The challenges are simultaneously enormously easy and stupendously tricky. Most of the general operational challenges are nothing a massive cruise line doesn’t deal with 1000 times before breakfast. We put together a reference for everything the Royal Caribbean staff could possibly need to setup, run, and maintain the games, and they do it with comparatively few issues.
The real problems are arising with our new Escape the Rubicon room. I’ve famously claimed this is the most technically advanced room escape in existence in many ways, and I wasn’t kidding. We partnered with ShowFX, a stupendously experienced fabrication firm, to create a stunningly beautiful and diabolically complex interactive experience. Maintaining the room’s electronics and mechanics is uncharted territory and we’re figuring out best practices as we go. It ain’t easy.
We’ve recently seen photos of the new room you’ve developed for a cruise ship: Escape the Rubicon. It looks like you’ve really taken design up a notch. What are the challenges to bring that level of design to your Seattle and Long Island locations?
With Escape the Rubicon, we wanted to create a truly blockbuster-quality experience. Our design methodologies may not have changed very much, but through the partnership with Royal Caribbean we now had the resources to craft a Hollywood-caliber set and use professional actors to tell a story with next-level immersion.

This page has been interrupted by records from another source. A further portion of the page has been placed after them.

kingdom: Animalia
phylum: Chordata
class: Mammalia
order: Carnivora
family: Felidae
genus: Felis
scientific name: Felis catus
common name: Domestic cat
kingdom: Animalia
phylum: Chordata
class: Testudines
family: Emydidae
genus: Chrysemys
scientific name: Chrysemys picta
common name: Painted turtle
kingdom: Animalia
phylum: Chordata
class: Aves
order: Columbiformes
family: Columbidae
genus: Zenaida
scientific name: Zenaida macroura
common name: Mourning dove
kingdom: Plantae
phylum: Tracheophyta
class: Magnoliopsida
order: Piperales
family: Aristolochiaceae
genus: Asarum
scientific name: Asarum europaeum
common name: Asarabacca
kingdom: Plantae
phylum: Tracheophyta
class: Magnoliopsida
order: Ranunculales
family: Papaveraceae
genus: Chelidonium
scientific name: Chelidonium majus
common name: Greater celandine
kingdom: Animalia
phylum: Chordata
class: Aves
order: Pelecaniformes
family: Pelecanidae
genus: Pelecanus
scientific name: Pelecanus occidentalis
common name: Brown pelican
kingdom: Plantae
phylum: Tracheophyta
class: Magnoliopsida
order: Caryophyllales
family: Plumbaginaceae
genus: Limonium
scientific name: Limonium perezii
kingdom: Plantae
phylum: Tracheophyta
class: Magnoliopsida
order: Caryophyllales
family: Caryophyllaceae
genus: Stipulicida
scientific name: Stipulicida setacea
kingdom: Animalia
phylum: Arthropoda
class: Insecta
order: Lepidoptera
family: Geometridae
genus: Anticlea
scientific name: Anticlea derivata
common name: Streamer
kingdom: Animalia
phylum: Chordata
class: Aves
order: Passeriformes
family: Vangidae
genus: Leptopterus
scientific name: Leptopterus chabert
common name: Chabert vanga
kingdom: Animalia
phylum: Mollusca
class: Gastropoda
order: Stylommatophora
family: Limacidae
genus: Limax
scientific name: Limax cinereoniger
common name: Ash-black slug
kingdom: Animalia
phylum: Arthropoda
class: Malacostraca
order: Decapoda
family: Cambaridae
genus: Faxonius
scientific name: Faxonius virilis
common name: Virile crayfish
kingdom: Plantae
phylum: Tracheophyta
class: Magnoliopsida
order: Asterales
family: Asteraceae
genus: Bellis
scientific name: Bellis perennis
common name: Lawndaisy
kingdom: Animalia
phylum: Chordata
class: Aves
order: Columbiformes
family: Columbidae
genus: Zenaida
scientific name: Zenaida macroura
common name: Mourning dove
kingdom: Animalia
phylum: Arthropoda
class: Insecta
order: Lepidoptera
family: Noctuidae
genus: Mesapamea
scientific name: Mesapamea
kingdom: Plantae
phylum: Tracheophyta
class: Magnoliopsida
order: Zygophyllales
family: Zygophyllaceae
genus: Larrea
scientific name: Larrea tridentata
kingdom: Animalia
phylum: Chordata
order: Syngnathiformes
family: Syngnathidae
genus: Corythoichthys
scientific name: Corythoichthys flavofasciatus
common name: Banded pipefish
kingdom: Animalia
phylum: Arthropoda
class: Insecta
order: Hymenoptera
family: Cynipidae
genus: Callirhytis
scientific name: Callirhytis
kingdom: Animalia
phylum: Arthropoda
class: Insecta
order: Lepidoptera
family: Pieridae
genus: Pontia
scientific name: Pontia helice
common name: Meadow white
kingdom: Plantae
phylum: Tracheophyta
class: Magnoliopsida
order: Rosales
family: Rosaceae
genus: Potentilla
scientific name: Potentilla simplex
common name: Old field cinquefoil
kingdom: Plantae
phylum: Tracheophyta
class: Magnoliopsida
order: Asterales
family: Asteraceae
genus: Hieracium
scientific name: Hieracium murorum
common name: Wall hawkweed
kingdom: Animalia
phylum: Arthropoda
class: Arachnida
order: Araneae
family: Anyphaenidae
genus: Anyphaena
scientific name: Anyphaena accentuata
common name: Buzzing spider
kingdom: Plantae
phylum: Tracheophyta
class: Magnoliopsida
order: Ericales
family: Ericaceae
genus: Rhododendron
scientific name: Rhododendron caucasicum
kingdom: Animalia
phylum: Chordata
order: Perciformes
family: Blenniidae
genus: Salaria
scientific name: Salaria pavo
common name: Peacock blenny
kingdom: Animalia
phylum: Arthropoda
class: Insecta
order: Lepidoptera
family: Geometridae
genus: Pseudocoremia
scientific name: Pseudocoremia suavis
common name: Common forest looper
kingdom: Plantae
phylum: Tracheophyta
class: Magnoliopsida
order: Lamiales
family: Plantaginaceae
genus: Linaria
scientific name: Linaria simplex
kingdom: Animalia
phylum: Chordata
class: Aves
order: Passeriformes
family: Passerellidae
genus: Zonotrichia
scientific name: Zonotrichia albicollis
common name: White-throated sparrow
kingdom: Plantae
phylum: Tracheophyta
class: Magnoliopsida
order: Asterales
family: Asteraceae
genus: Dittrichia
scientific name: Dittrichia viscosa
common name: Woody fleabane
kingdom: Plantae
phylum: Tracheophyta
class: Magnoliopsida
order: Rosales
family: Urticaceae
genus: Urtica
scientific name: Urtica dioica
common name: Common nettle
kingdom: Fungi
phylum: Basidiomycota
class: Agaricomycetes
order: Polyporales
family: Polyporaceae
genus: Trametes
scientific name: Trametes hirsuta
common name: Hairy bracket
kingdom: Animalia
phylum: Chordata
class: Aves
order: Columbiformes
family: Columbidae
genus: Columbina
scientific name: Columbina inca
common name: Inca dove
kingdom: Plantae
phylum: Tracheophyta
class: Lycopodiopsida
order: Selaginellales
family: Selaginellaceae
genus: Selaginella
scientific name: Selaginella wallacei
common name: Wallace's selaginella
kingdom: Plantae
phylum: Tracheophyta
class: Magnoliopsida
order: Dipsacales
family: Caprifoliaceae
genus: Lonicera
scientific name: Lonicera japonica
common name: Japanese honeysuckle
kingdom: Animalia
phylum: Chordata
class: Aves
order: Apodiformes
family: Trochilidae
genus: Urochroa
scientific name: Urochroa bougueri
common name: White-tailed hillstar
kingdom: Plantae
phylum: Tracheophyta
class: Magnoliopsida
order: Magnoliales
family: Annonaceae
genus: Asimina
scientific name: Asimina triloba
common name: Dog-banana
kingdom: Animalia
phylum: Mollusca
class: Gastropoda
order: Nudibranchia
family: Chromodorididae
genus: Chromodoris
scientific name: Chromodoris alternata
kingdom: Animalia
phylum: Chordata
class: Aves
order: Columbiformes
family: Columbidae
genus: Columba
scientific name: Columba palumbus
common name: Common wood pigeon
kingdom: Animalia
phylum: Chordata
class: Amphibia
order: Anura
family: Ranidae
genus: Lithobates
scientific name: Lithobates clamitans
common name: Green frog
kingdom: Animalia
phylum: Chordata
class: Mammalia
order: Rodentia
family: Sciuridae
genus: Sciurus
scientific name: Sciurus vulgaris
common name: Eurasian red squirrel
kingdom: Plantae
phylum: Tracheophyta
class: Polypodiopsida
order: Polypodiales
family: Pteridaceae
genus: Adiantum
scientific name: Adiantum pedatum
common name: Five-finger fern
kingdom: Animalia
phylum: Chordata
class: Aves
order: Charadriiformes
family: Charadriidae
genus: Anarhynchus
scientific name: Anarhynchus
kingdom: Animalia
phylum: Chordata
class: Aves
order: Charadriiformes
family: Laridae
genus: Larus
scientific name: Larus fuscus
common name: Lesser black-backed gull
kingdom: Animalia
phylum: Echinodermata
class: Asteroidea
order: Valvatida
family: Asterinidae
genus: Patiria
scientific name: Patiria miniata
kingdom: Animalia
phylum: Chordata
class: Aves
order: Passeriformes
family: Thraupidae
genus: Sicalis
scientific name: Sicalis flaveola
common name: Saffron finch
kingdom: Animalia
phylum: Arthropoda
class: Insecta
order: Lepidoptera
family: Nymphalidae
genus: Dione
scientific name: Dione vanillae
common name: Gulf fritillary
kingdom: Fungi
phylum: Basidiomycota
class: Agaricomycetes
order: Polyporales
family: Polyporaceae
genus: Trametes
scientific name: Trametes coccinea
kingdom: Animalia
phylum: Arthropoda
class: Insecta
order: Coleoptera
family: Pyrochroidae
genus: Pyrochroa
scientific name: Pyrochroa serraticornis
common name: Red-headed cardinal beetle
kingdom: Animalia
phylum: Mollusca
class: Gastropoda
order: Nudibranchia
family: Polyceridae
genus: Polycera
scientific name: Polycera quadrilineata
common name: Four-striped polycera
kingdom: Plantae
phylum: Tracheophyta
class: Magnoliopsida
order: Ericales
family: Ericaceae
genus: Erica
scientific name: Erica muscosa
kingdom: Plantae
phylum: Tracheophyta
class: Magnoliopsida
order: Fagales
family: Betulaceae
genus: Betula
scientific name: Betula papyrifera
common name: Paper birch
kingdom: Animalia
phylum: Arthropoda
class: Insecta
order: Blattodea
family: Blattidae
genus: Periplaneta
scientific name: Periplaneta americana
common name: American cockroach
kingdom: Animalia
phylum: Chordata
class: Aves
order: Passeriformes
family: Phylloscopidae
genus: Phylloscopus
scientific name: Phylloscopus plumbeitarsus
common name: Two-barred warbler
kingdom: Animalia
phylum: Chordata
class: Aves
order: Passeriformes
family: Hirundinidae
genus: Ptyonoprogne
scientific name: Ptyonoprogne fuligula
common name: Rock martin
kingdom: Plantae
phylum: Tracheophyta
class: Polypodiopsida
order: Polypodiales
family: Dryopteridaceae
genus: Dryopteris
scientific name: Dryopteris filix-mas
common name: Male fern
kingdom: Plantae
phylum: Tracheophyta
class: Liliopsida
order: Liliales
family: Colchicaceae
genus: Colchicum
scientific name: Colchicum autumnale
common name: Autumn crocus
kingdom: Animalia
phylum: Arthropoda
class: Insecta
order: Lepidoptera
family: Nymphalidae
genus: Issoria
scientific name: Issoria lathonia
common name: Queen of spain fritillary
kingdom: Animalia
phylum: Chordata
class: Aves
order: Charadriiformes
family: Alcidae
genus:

The two biggest jumps in Rubicon were budget and technology.
Puzzle Break is entirely self-funded. As we grow, we put a ton of resources right back into R&D for new rooms and interactive experiences. Each progressive room we make is an evolutionary leap in fit & finish. Additionally, with every project we complete, our team learns more and more about embedded technology and systems. We are continuing to work to elevate the technology, design, and polish in all Puzzle Break games.